Activity: Report how many lines in the items contain the string "Fahrenheit", matching its case exactly, and give only that number.

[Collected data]

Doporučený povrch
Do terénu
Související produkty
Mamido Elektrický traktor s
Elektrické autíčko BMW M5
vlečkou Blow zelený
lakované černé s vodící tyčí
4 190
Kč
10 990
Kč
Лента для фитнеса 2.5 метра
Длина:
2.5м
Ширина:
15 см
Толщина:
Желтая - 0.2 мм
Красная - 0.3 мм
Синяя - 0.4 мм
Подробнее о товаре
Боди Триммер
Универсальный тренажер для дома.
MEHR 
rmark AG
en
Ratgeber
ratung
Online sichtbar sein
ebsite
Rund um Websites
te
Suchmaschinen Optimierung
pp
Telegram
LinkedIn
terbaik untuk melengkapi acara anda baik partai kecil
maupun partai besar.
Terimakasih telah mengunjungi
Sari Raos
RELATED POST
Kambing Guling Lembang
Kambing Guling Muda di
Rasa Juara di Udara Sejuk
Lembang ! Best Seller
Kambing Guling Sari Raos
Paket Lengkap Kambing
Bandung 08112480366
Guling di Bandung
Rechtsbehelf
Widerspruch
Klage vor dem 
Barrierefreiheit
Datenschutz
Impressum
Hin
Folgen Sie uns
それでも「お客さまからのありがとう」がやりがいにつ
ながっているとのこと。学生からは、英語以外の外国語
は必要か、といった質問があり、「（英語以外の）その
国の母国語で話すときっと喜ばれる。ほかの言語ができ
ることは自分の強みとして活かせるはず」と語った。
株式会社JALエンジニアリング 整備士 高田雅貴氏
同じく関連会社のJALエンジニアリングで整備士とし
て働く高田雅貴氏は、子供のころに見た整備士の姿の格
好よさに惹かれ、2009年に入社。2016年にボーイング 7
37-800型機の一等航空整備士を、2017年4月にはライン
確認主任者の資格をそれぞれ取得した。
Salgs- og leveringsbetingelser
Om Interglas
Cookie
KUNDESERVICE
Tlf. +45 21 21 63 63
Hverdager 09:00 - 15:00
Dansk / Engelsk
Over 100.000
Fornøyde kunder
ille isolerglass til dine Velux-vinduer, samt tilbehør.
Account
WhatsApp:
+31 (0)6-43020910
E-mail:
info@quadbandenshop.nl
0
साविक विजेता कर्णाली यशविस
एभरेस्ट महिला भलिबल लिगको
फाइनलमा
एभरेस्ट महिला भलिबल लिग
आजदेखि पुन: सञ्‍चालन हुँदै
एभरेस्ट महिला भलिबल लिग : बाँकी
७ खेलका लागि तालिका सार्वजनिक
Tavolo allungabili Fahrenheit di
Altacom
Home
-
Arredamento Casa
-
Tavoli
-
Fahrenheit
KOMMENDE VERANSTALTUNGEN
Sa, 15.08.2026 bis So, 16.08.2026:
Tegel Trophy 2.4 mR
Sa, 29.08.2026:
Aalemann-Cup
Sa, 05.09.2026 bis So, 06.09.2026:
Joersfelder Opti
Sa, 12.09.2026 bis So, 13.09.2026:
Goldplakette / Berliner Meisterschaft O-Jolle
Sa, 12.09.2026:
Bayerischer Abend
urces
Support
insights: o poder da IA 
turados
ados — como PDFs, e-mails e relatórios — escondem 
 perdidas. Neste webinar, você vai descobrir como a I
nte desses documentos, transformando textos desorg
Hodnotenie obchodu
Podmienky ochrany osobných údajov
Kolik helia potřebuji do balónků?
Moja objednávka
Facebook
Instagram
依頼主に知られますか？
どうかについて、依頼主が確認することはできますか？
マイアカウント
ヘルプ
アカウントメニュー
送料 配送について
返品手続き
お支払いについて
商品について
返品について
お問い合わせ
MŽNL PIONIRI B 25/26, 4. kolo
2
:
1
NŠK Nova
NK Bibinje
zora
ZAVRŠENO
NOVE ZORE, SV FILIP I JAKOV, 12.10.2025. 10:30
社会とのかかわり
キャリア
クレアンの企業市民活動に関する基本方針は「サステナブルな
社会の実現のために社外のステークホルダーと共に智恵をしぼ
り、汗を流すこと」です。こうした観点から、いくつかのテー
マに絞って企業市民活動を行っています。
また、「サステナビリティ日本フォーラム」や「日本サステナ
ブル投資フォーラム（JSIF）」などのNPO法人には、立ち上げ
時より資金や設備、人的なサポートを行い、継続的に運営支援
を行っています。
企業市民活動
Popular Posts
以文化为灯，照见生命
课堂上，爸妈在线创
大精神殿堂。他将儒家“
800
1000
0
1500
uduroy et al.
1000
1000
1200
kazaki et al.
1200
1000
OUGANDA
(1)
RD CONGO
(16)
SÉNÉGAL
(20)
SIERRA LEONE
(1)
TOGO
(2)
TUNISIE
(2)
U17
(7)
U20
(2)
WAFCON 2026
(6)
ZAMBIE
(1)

Response box: 2